◆ **TASK REQUIREMENTS**
Gather, from the data below, each line in which the word "camera" occurs.

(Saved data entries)
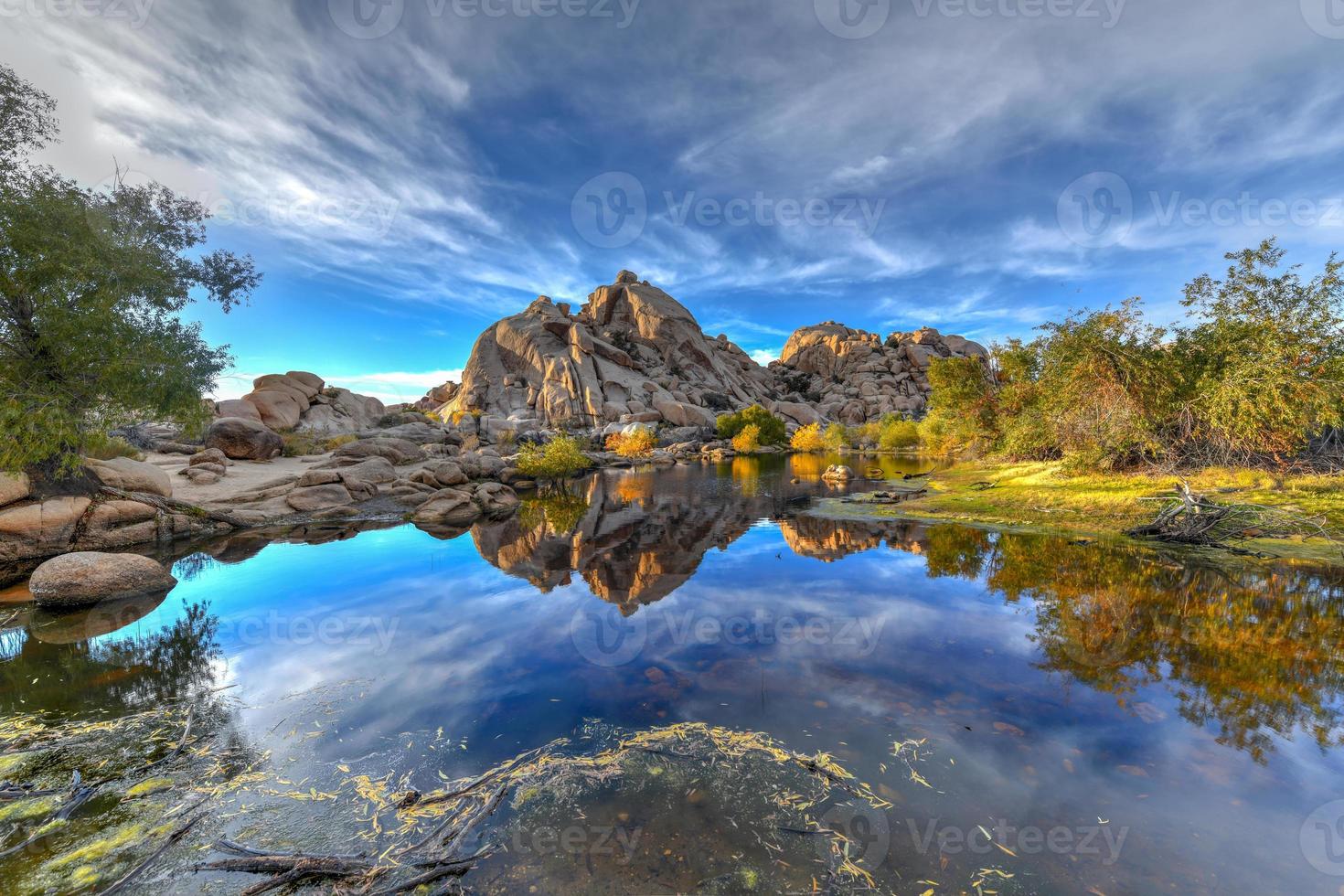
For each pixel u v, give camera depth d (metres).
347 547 12.41
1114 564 9.48
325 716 4.86
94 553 8.52
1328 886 2.81
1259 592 7.84
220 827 3.47
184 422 13.82
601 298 93.69
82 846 3.30
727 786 3.76
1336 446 13.70
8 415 9.75
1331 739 4.25
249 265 22.48
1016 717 4.64
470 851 3.20
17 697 5.36
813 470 32.41
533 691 5.27
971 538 11.96
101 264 11.15
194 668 5.93
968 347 96.38
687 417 69.06
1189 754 4.07
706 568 10.07
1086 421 16.62
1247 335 13.84
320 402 37.31
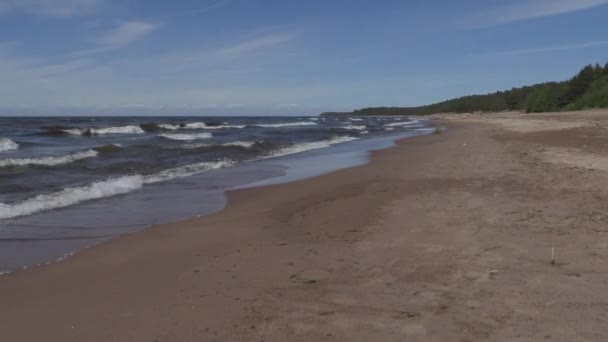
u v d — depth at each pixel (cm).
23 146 2177
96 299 419
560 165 1178
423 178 1102
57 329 361
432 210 742
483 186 940
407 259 508
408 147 2220
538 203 751
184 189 1063
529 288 411
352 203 841
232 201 918
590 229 586
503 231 597
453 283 432
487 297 396
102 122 5422
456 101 16512
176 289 440
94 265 518
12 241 621
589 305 372
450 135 3166
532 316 357
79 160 1541
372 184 1053
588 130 2475
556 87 8144
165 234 655
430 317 365
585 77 7325
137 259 539
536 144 1850
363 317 370
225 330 354
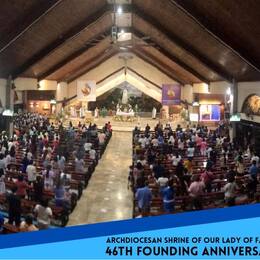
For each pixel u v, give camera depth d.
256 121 24.69
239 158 19.16
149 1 21.23
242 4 14.77
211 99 33.94
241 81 26.56
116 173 22.06
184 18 20.28
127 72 45.81
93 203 16.58
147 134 27.14
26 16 18.00
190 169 18.73
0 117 26.39
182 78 39.53
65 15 20.52
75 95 43.75
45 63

◆ **ANSWER TO THE PROBLEM**
For each pixel u v, give camera depth d (metres).
For each pixel u v, give camera depth d.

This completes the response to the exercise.